(Scene photo sets with intrinsics)
• • •

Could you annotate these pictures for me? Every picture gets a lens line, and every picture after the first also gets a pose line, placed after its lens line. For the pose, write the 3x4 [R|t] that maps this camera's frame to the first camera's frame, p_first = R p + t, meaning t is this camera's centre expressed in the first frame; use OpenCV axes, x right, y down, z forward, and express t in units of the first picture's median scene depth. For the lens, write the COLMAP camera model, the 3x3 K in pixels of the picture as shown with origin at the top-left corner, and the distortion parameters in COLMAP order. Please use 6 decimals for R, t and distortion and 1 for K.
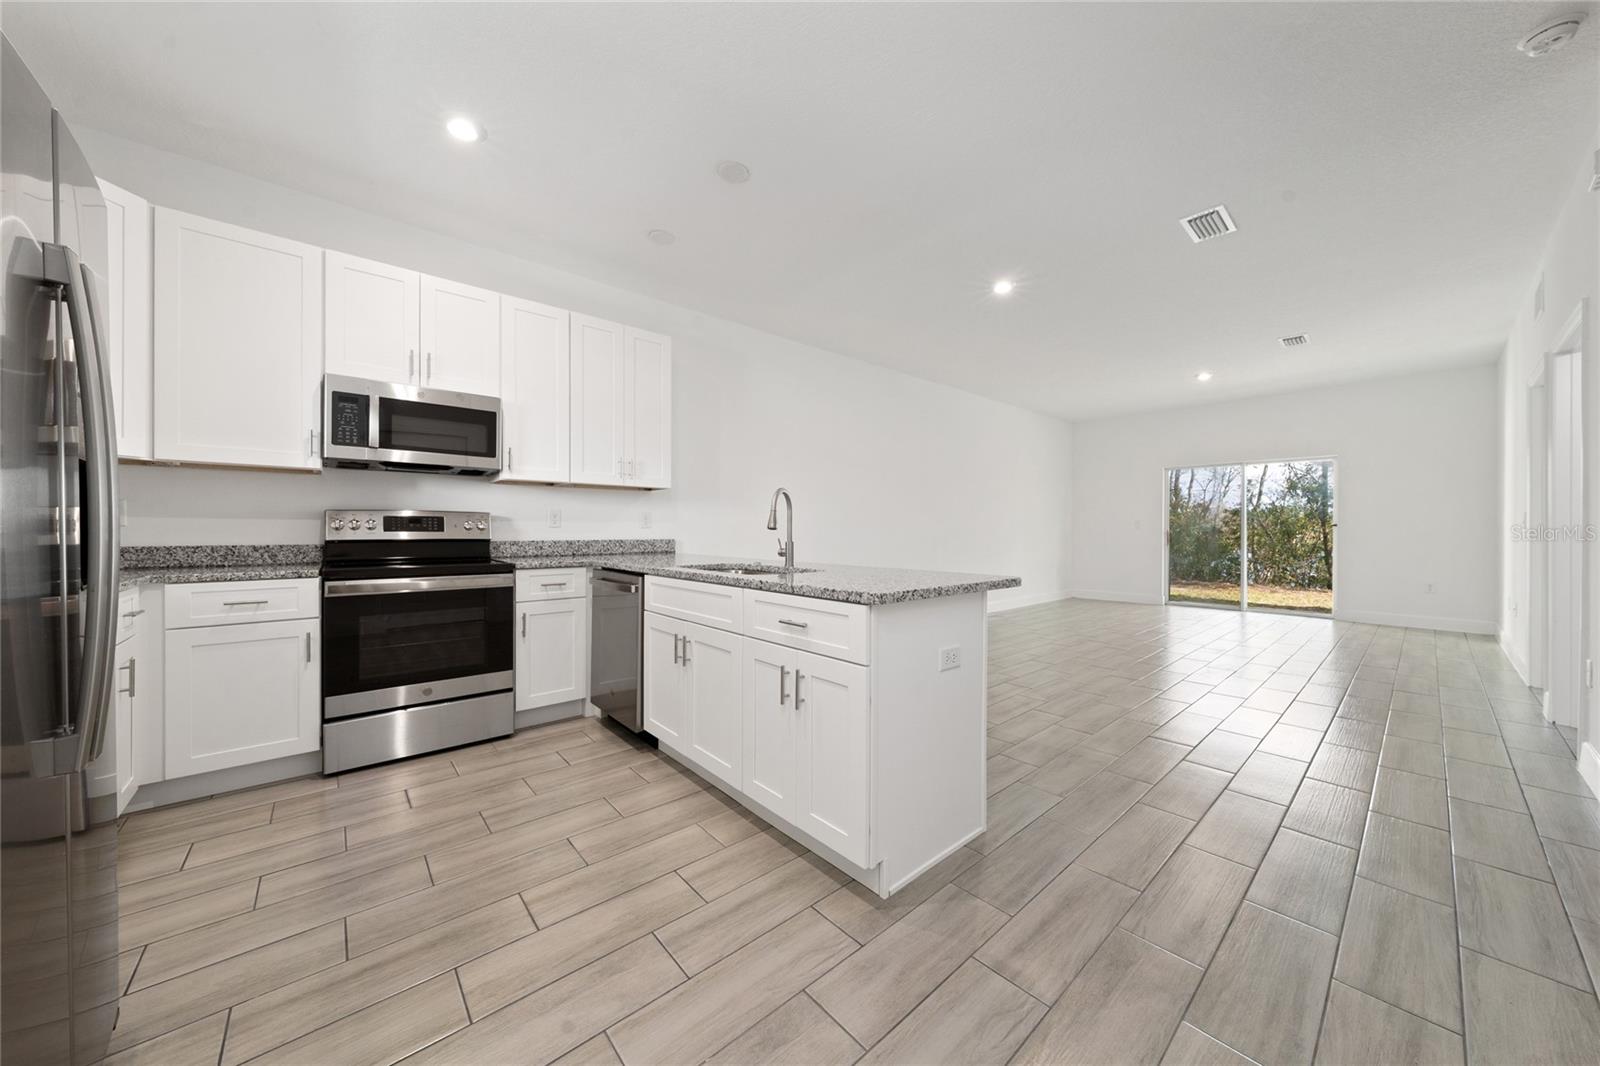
lens RADIAL K [[547.1, 0, 803.3], [0, 547.1, 526.5], [0, 0, 1]] dist [-0.008907, 0.000679]
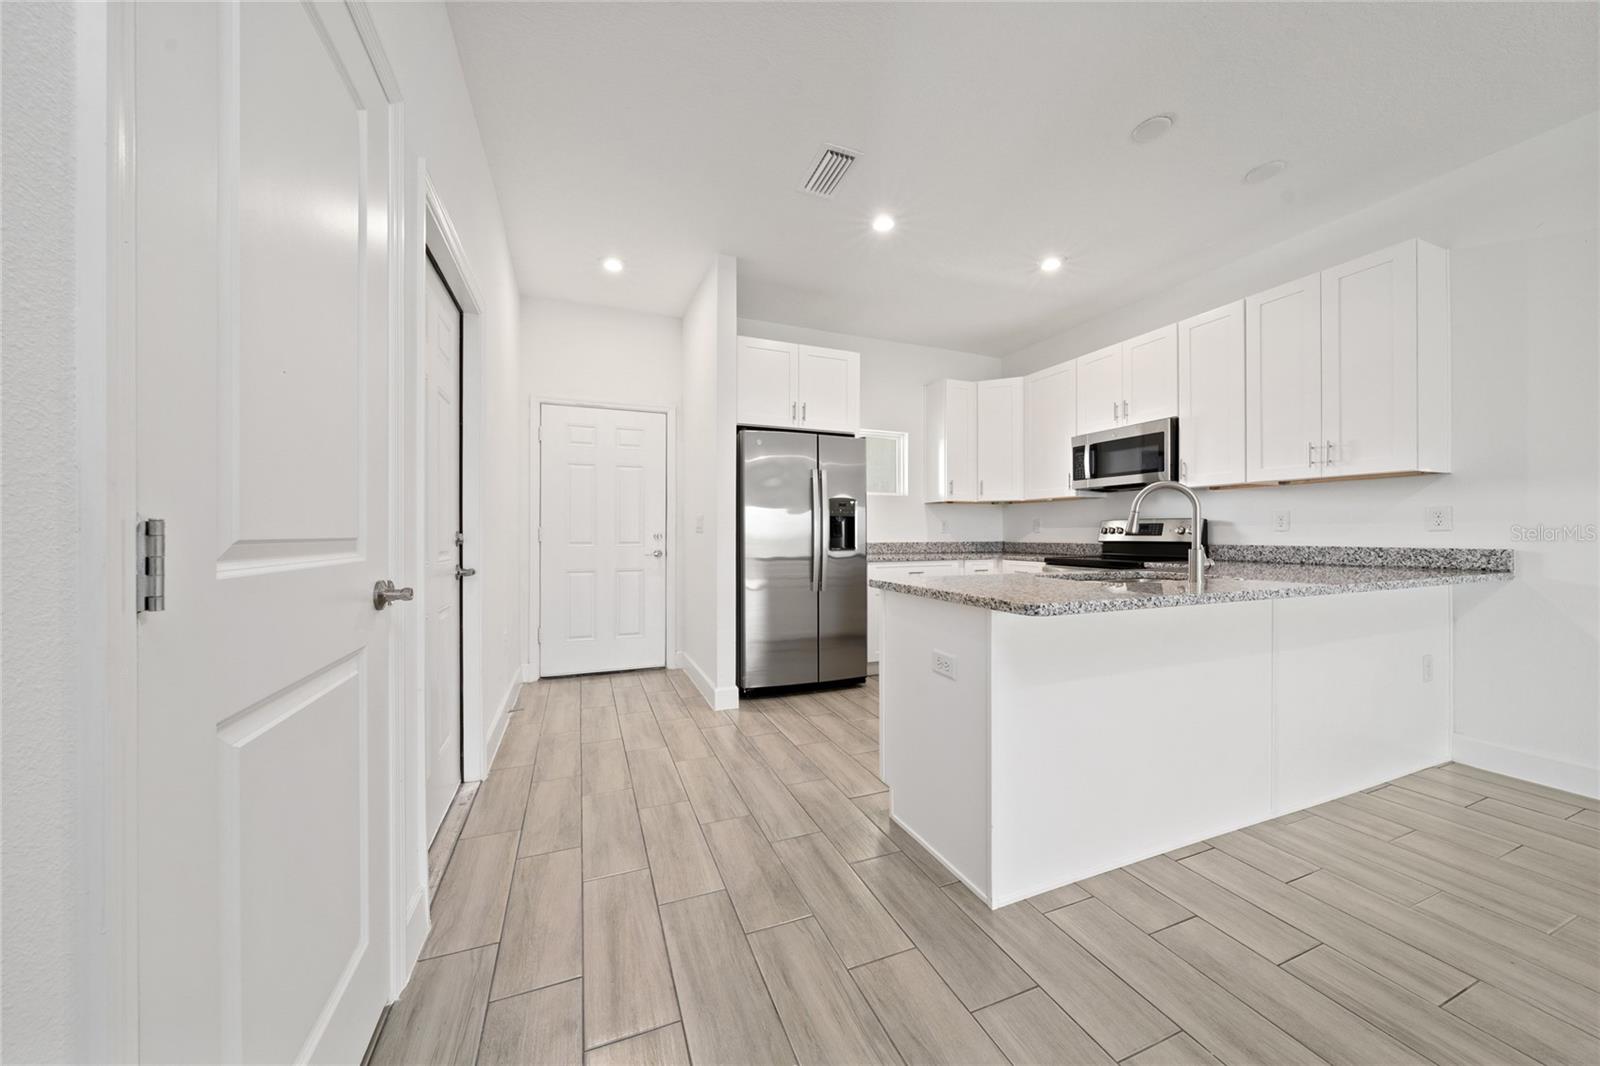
lens RADIAL K [[547.1, 0, 794.9], [0, 547.1, 530.5], [0, 0, 1]] dist [-0.008907, 0.000679]
pose [[-0.338267, -0.007632, -0.941019, 0.833702], [0.007000, 0.999919, -0.010626, 0.005735], [0.941024, -0.010182, -0.338186, 0.702396]]
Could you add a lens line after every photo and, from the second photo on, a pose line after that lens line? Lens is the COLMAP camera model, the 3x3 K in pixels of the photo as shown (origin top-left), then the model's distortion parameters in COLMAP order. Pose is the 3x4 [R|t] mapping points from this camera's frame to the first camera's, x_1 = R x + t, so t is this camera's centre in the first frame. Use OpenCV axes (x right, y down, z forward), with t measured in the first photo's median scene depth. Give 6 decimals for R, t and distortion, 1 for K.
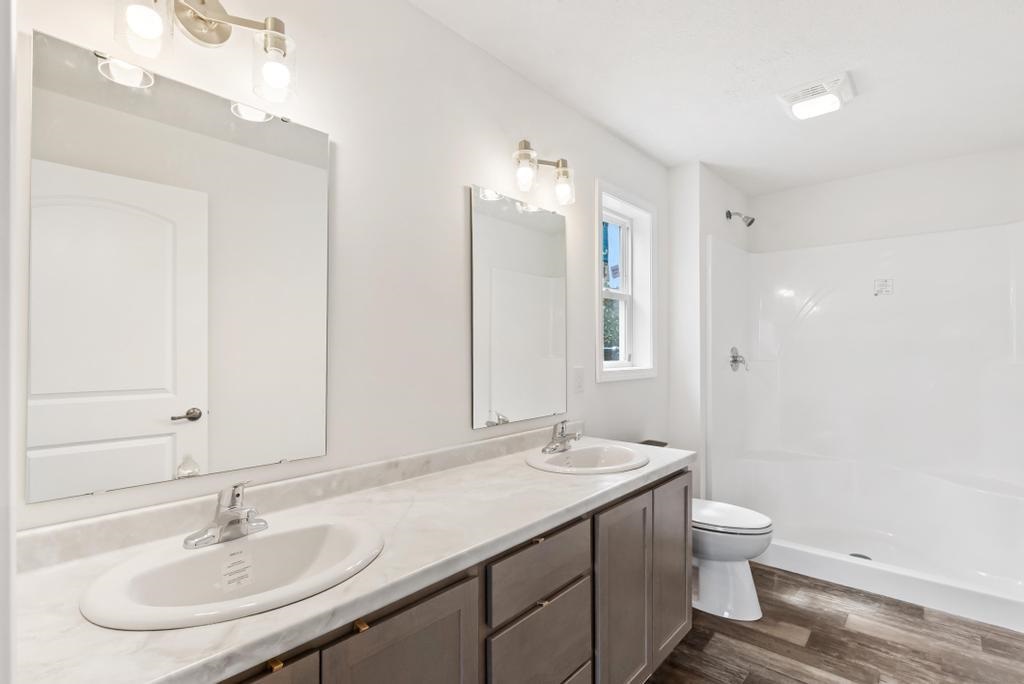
lens RADIAL K [[496.2, 0, 510.6], [0, 496.2, 345.4], [0, 0, 1]] dist [0.000172, 0.000233]
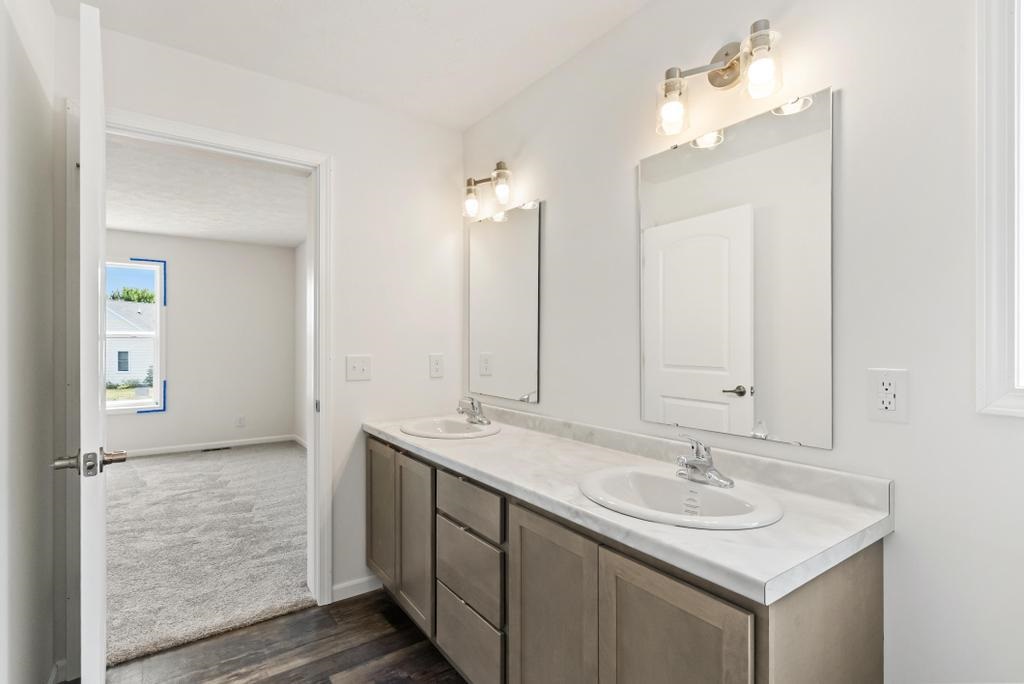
lens RADIAL K [[496.2, 0, 510.6], [0, 496.2, 345.4], [0, 0, 1]] dist [0.000172, 0.000233]
pose [[-0.242954, 0.009504, -0.969991, 1.061356], [0.010504, 0.999919, 0.007166, 0.019961], [0.969981, -0.008447, -0.243034, 1.167800]]
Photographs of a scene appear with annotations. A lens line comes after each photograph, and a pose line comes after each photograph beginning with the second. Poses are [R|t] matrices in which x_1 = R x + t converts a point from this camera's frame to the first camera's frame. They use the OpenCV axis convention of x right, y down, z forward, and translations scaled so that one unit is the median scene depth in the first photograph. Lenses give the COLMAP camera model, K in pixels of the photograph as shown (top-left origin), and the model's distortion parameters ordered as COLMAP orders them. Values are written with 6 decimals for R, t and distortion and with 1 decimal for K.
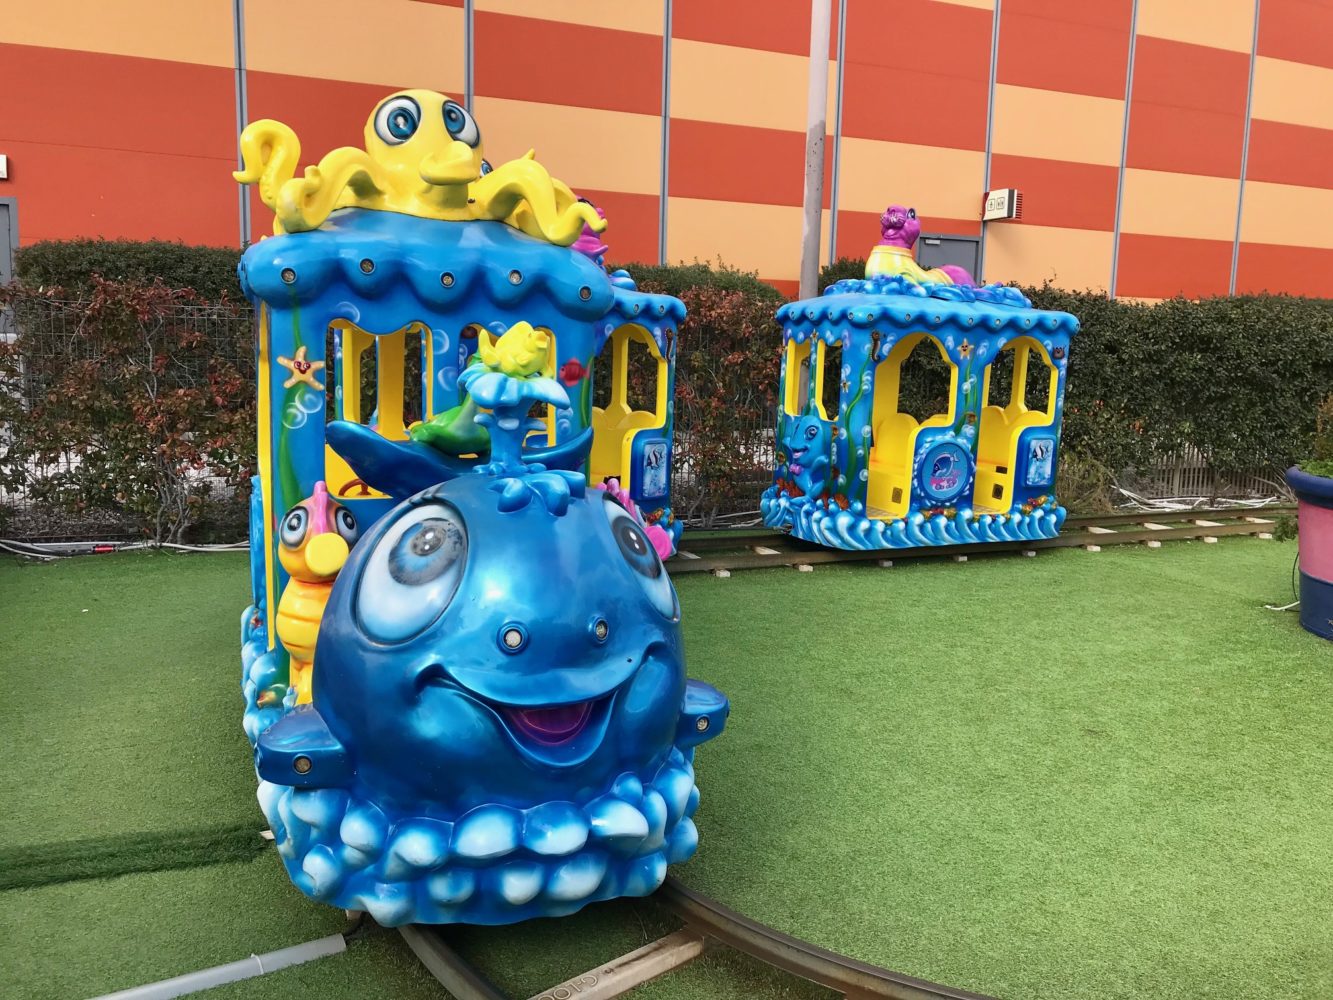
lens RADIAL K [[1096.4, 0, 666.5], [0, 1096.4, 500.0], [0, 0, 1]] dist [0.000068, 0.003691]
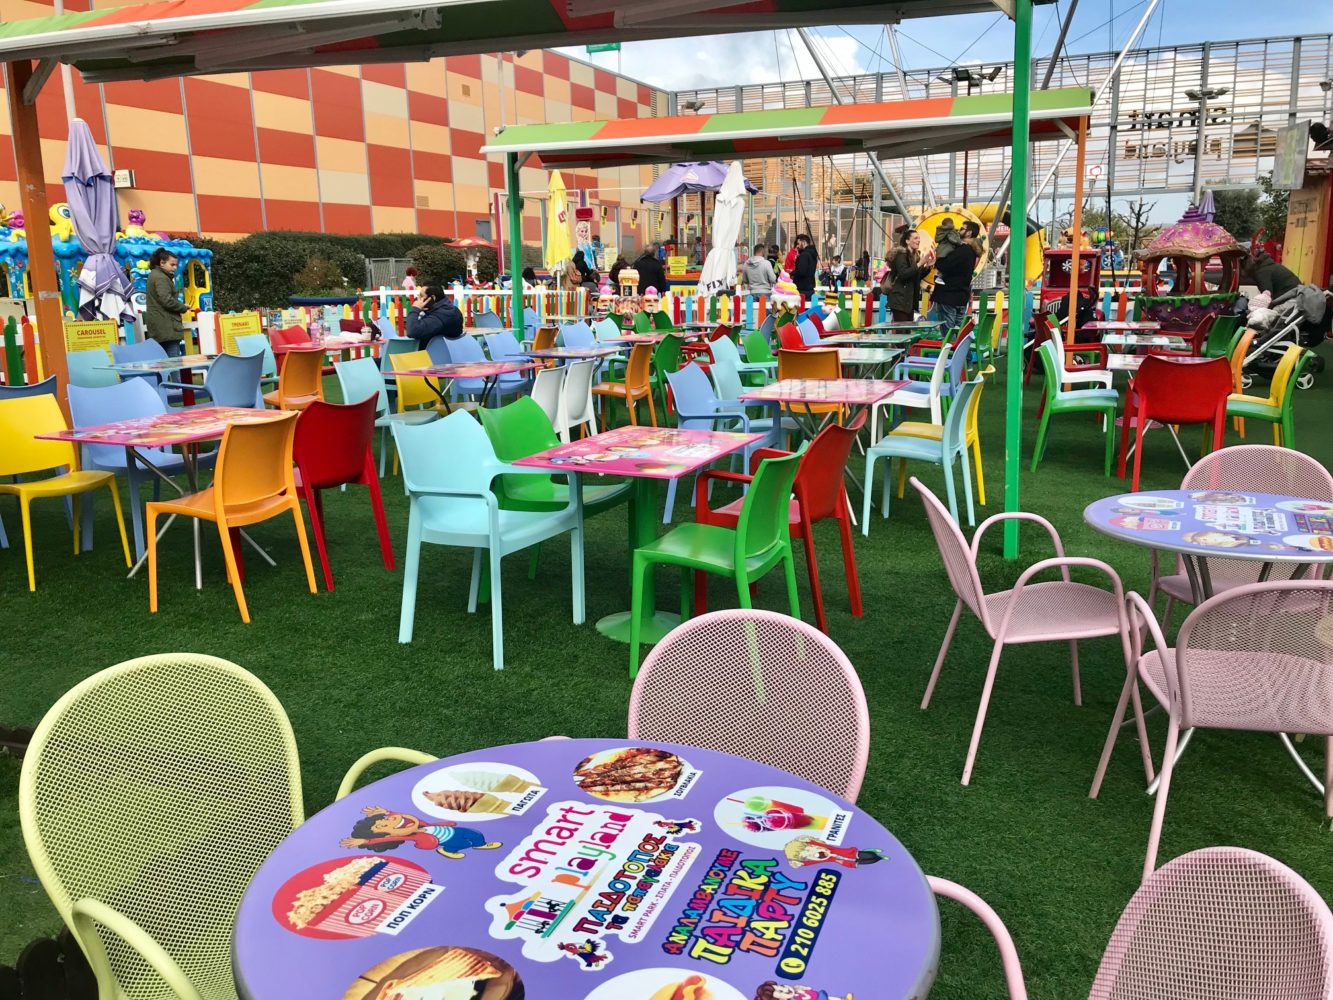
lens RADIAL K [[1096.4, 0, 666.5], [0, 1096.4, 500.0], [0, 0, 1]] dist [0.000068, 0.003691]
pose [[0.691205, -0.189471, 0.697378, -0.615604], [0.136600, 0.981876, 0.131376, 0.169062], [-0.709631, 0.004455, 0.704559, -1.226881]]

• • •

_INSTRUCTIONS FOR THE TASK_
From the first line to the last, output the data exactly, without the pictures.

_THE ANSWER_
Could you annotate these pictures for me? Every picture gets a lens line, and every picture after the first also gets a pose line, placed after its lens line. For the pose, write the 3x4 [R|t] that maps this camera's frame to the first camera's frame, p_first = R p + t, meaning t is this camera's centre expressed in the first frame; use OpenCV axes, x right, y down, z forward, and express t in units of the first picture's median scene depth. For the lens, write the COLMAP camera model, the 3x3 K in pixels of the picture as shown with origin at the top-left corner, and the distortion parameters in COLMAP order. Please use 6 decimals for R, t and distortion and 1 for K.
lens RADIAL K [[547.1, 0, 803.3], [0, 547.1, 526.5], [0, 0, 1]] dist [-0.008907, 0.000679]
lens RADIAL K [[547.1, 0, 794.9], [0, 547.1, 530.5], [0, 0, 1]] dist [-0.008907, 0.000679]
pose [[-0.338267, -0.007632, -0.941019, 0.833702], [0.007000, 0.999919, -0.010626, 0.005735], [0.941024, -0.010182, -0.338186, 0.702396]]
Could you add a lens line after every photo and, from the second photo on, a pose line after that lens line? Lens is the COLMAP camera model, the 3x3 K in pixels of the photo as shown (origin top-left), then the model's distortion parameters in COLMAP order. Pose is the 3x4 [R|t] mapping points from this camera's frame to the first camera's, x_1 = R x + t, so t is this camera's centre in the first frame. Use OpenCV axes (x right, y down, z forward), with t measured in the first photo's median scene depth. Give 6 decimals for R, t and distortion, 1 for K.
lens RADIAL K [[496.2, 0, 510.6], [0, 496.2, 345.4], [0, 0, 1]] dist [0.000172, 0.000233]
lens RADIAL K [[496.2, 0, 510.6], [0, 496.2, 345.4], [0, 0, 1]] dist [0.000172, 0.000233]
pose [[-0.242954, 0.009504, -0.969991, 1.061356], [0.010504, 0.999919, 0.007166, 0.019961], [0.969981, -0.008447, -0.243034, 1.167800]]
Photographs of a scene appear with annotations. A lens line comes after each photograph, and a pose line comes after each photograph beginning with the second. Poses are [R|t] matrices in which x_1 = R x + t converts a point from this camera's frame to the first camera's frame. They use the OpenCV axis convention of x right, y down, z forward, and translations scaled so that one unit is the median scene depth in the first photograph. Lenses give the COLMAP camera model, K in pixels of the photograph as shown (top-left origin), and the model's distortion parameters ordered as COLMAP orders them. Values are written with 6 decimals for R, t and distortion and with 1 decimal for K.
lens RADIAL K [[1096.4, 0, 666.5], [0, 1096.4, 500.0], [0, 0, 1]] dist [0.000068, 0.003691]
lens RADIAL K [[1096.4, 0, 666.5], [0, 1096.4, 500.0], [0, 0, 1]] dist [0.000068, 0.003691]
pose [[0.691205, -0.189471, 0.697378, -0.615604], [0.136600, 0.981876, 0.131376, 0.169062], [-0.709631, 0.004455, 0.704559, -1.226881]]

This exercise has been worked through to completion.